Upon retiring from GM, Dr. Bordley joined Booz-Allen-Hamilton to take his skills with systems engineering in the commercial sector and apply them back to the defense sector. Echoing the words of a GM executive director, an Army Chief would say, “Bob has a unique gift for seeing the solution to a chaotic situation.”

Bridging Awards
Dr. Bordley recently received the Frank P. Ramsey Medal of lifetime achievement in decision analysis where he was cited for his “enviable record of research contributions, many of them (such as target-oriented utility), directly inspired by his industry experience….His research includes a focus on incorporating important aspects of the decision environment (e.g., targets, suspicion, time delays, problem framing) into the decision analysis toolkit and on expanding the toolkit by developing alternative, theoretically equivalent decision analysis methods (e.g., visual decision trees, creation of hybrid solutions, dynamic morphing of communications based on the individual’s cognitive style.”
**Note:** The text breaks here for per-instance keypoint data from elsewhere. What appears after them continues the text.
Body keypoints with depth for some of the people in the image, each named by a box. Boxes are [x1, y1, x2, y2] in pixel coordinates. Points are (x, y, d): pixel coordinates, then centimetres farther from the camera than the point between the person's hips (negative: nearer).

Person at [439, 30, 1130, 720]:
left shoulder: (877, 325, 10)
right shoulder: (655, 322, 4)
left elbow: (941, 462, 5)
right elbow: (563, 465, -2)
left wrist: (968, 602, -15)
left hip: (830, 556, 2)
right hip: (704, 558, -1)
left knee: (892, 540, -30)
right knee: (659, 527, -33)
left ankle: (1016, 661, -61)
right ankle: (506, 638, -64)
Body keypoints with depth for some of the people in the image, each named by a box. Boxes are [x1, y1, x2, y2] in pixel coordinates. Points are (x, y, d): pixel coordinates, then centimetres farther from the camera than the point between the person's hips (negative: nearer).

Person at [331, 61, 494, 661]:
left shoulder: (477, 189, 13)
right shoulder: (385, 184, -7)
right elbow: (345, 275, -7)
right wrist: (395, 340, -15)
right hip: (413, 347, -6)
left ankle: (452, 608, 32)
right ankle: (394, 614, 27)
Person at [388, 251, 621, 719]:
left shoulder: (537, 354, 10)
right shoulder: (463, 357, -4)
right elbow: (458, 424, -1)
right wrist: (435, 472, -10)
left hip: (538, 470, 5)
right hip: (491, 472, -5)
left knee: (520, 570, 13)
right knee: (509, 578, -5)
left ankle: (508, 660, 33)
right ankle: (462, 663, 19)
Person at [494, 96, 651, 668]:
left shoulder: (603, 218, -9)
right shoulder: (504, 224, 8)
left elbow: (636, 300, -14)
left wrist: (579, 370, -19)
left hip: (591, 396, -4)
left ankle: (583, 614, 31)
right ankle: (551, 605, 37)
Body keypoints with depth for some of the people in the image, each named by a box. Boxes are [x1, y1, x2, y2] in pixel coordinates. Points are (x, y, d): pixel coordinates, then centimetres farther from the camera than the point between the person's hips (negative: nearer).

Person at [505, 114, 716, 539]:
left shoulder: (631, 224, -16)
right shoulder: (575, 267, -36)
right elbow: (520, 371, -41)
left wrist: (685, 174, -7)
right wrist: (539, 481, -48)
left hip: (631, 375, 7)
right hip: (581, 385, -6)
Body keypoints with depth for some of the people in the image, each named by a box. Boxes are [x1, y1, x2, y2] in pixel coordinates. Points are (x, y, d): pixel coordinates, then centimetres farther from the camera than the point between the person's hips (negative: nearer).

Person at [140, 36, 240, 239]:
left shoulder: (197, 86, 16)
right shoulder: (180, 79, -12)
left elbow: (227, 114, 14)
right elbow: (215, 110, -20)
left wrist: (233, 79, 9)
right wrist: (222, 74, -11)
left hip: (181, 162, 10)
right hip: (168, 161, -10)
Dr. Bordley’s contributions also led to his being named a fellow of INFORMS, the American Statistical Association and the Society of Decision Professionals. He also received the decision analysis best publication award and the Distinguished Educator Award of the Industrial Engineering and Operations Management Society. 

Dr. Bordley continues to focus on bridging divisions within different disciplines and theory and practice with an emphasis on both “rigor and relevance”.